I don't get why there are no test scores with Solidworks and game cards in this article? Game cards work fine mostly and pro cards offer little extra featurewise in this app. The driver issue really seems like a bad excuse not to have some game scores in there.
Also, I have never really looked at Specview. It's seems to heavily favor pro cards while it doesn't tell you most apps will work fine with game cards.
CPUs, we can finally see these cards show their true potential. You're
getting results that more closely match my own this time, confirming what
I suspected, that workstation CPUs' low clock rates hold back the
Viewperf 11 tests significantly in some cases. Many of them seem very
sensitive to absolute clock rate, especially ProE.
And interesting to compare btw given that your test system has a 4.5GHz
3770K. Mine has a 5GHz 2700K; for the Lightwave test with a Quadro 4000,
I get 93.21, some 10% faster than with the 3770K. I'm intrigued that you
get such a high score for the Maya test though, mine is much lower
(54.13); driver differences perhaps? By contrast, my tcvis/snx scores are
I mentioned ProE (I get 16.63 for a Quadro 4K + 2700K/5.0); Igor, can you
confirm whether or not the ProE test is single-threaded? Someone told me
ProE is single-threaded, but I've not checked yet.
FloKid, I don't know how you could miss the numbers but in some cases
the gamer cards are an order of magnitude slower than the pro cards,
especially in the Viewperf tests. As rmpumper says, pro cards often give
massively better viewport performance.
bambiboom, although you're right about image quality, you're wrong about
performance with workstation CPUs - many pro apps benefit much more from
absolute higher speed of a single CPU with less threads, rather than just
lots of threads. I have a dual-X5570 Dell T7500 and it's often smoked for
pro apps by my 5GHz 2700K (even more so by my 3930K); compare to my
Viewperf results as linked above. Mind you, as I'm sure you'd be the
first to point out, this doesn't take into account real-world situations
where one might also be dealing with large data sets, lots of I/O and
other preprocessing in a pro app such as propprietory database traversal,
etc., in which case yes indeed a lots-of-threads workstation matters, as
might ECC RAM and other issues. It varies. You're definitely right though
about image precision, RAM reliability, etc.
falchard, the problem with Tesla cards is cost. I know someone who'd
love to put three Teslas in his system, but he can't afford to. Thus, in
the meantime, three GTX 580s is a good compromise (his primary card
is a Quadro 4K).
catmull-rom, if I can quote, you said, "... if you can live with the
limitations.", but therein lies the issue: the limitation is with
problems such as rendering artifacts which are normally deemed
unacceptable (potentially disastrous for some types of task such as
medical imaging, financial transaction processing and GIS). Also, to
understand Viewperf and other pro apps, you need to understand viewport
performance, and the big differences in driver support that exist between
gamer and pro cards. Pro & gamer cards are optimised for different types
of 3D primitive/function, eg. pro apps often use a lot of antialiased
lines (games don't), while gamer cards use a lot of 2-sided textures (pro
apps don't). This is reflected in the drivers, which is why (for example)

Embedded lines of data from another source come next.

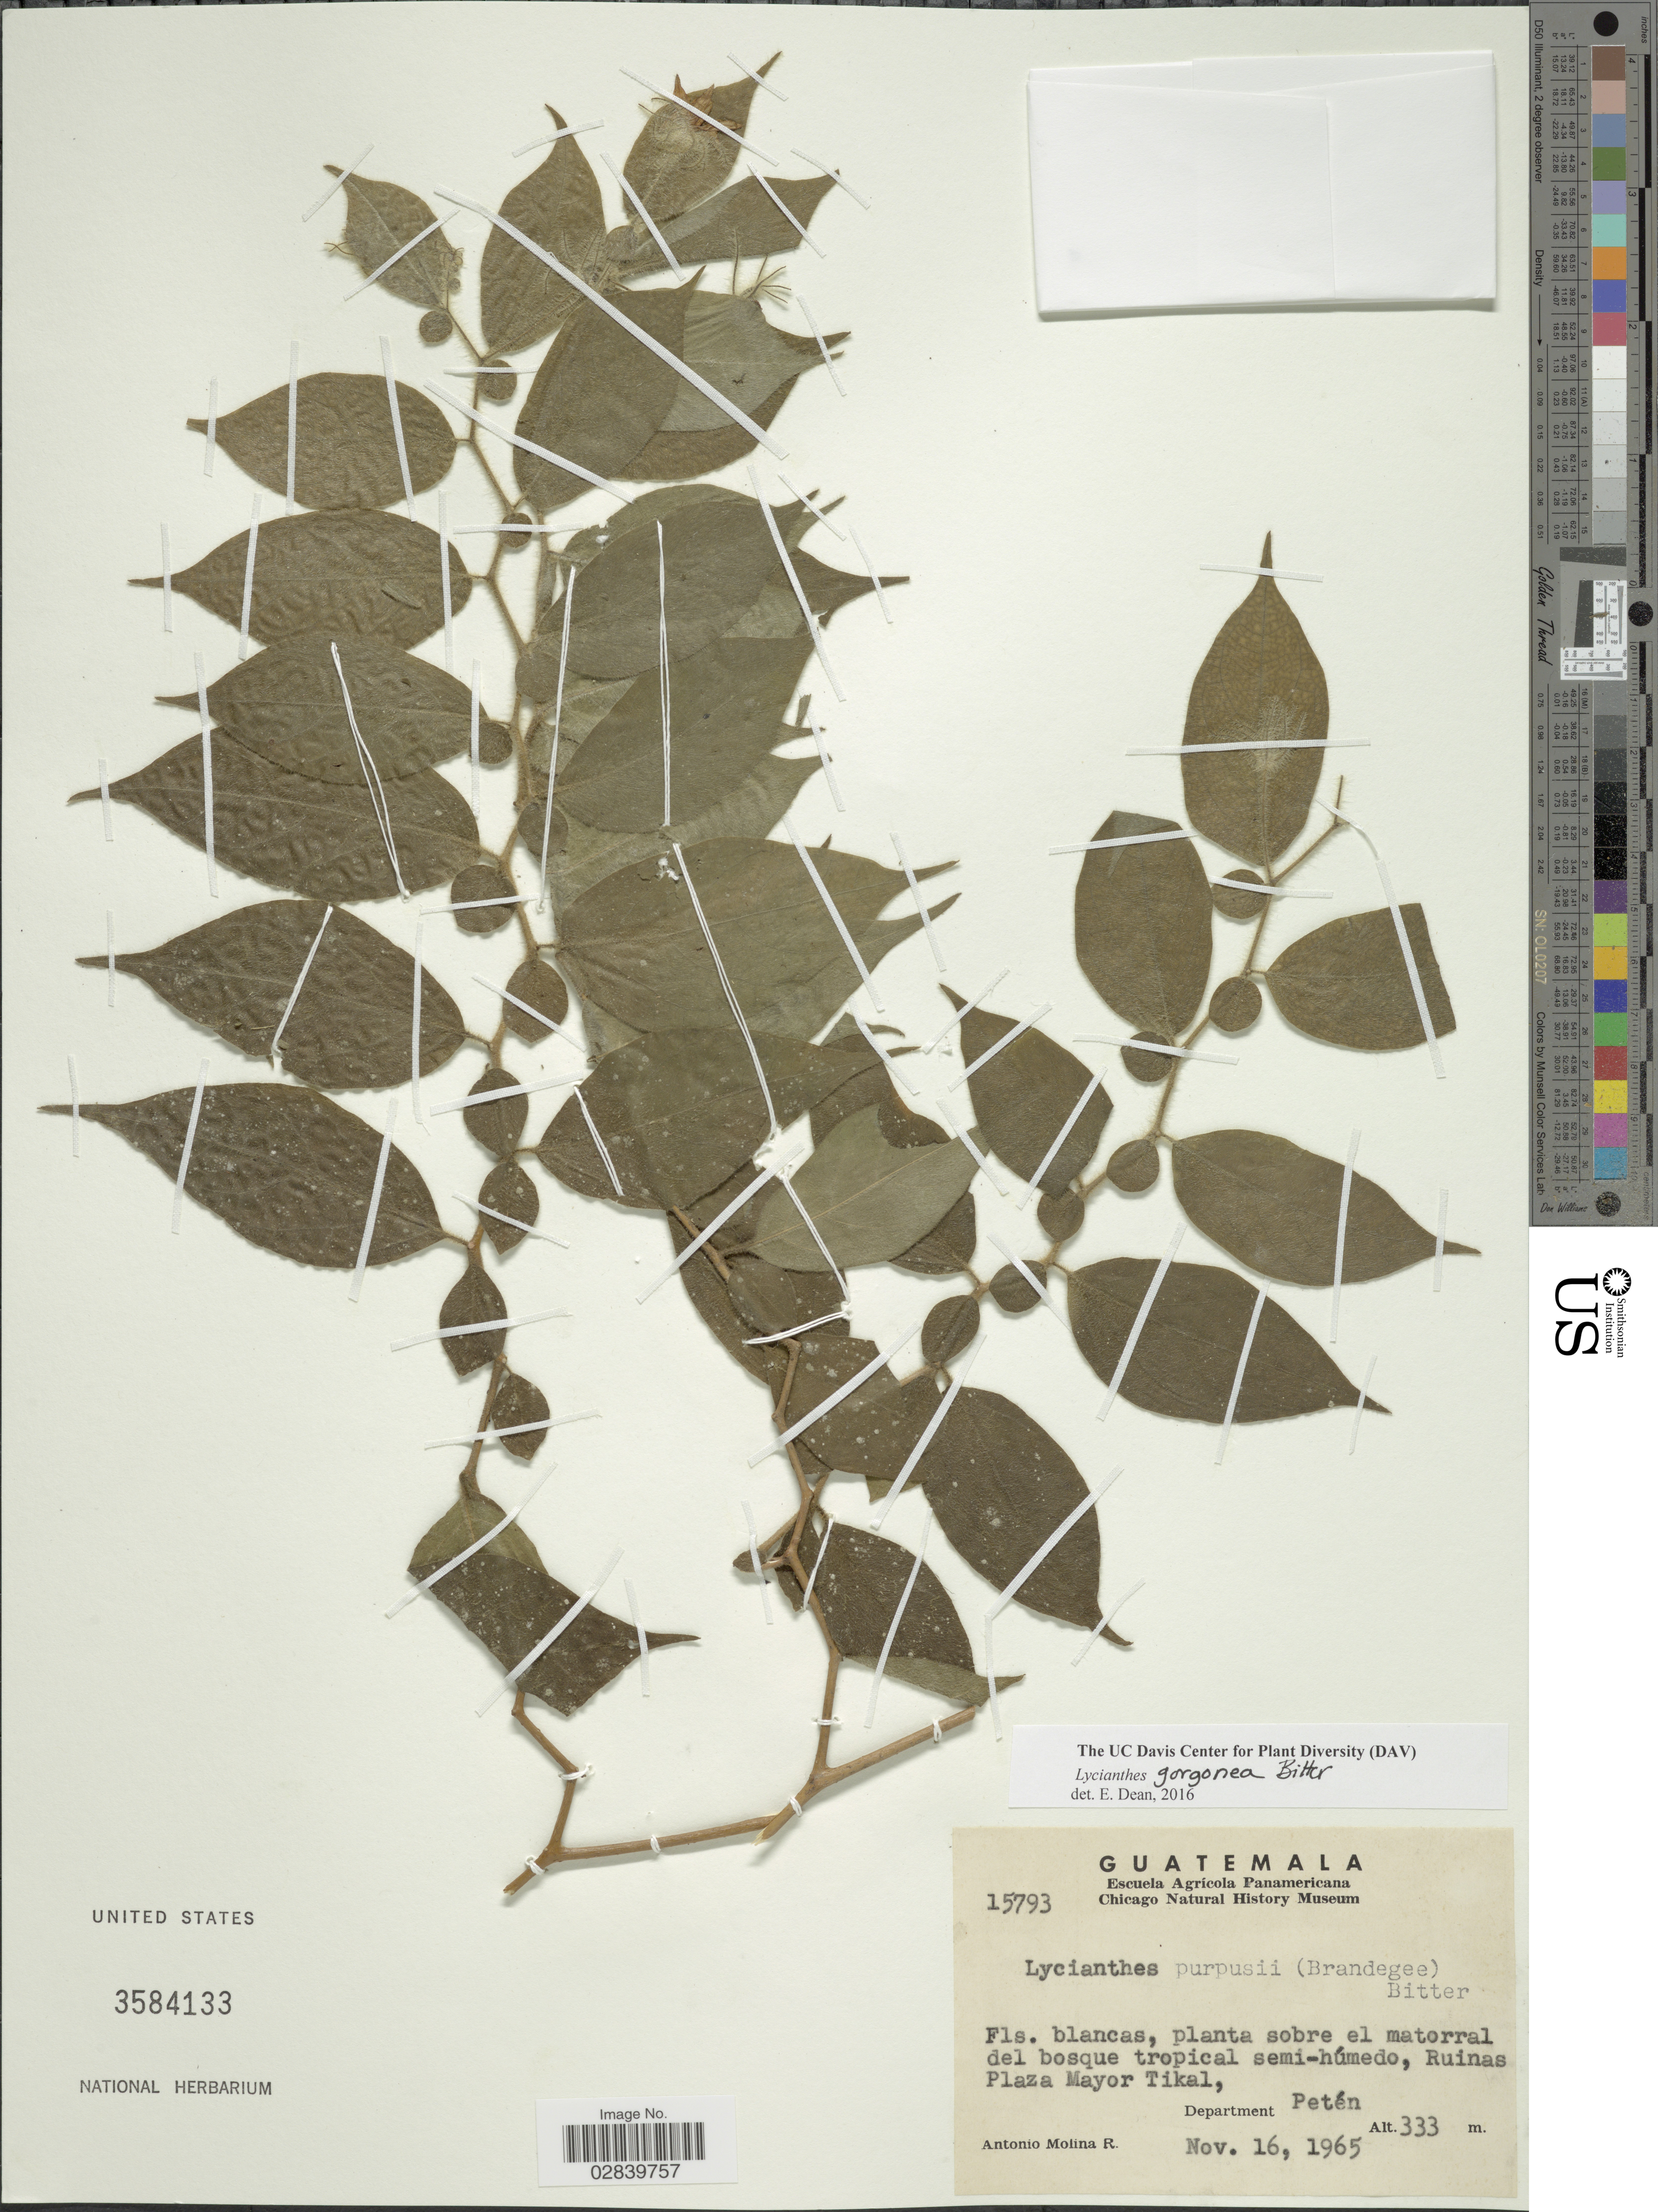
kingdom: Plantae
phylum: Tracheophyta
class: Magnoliopsida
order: Solanales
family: Solanaceae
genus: Lycianthes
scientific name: Lycianthes gorgonea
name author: Bitter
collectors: A. Molina R.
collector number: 15793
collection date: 1965-11-16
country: Guatemala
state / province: El Petén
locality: Ruinas Plaza Mayor Tikal, Department Petén.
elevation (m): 333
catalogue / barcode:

a line test in Maya can be 10X faster on a pro card, while a game test
like 3DMark06 can be 10X faster on a gamer card.
Also, as Teddy Gage pointed out on the creativecow site recently, pro
cards have more reliable drivers (very important indeed), greater viewport
accuracy, better binned chips (better fault testing), run cooler, are smaller,
use less power and come with better customer support.
For comparing the two types of card, speed is just one of a great many
factors to consider, and in many cases is not the most important factor.
Saving several hundred $ by buying a gamer card is pointless if the app
crashes because of a memory error during a 12-hour render. The time lost
could be catastrophic it means one misses a submission deadline; that's
just not viable for the pro users I know.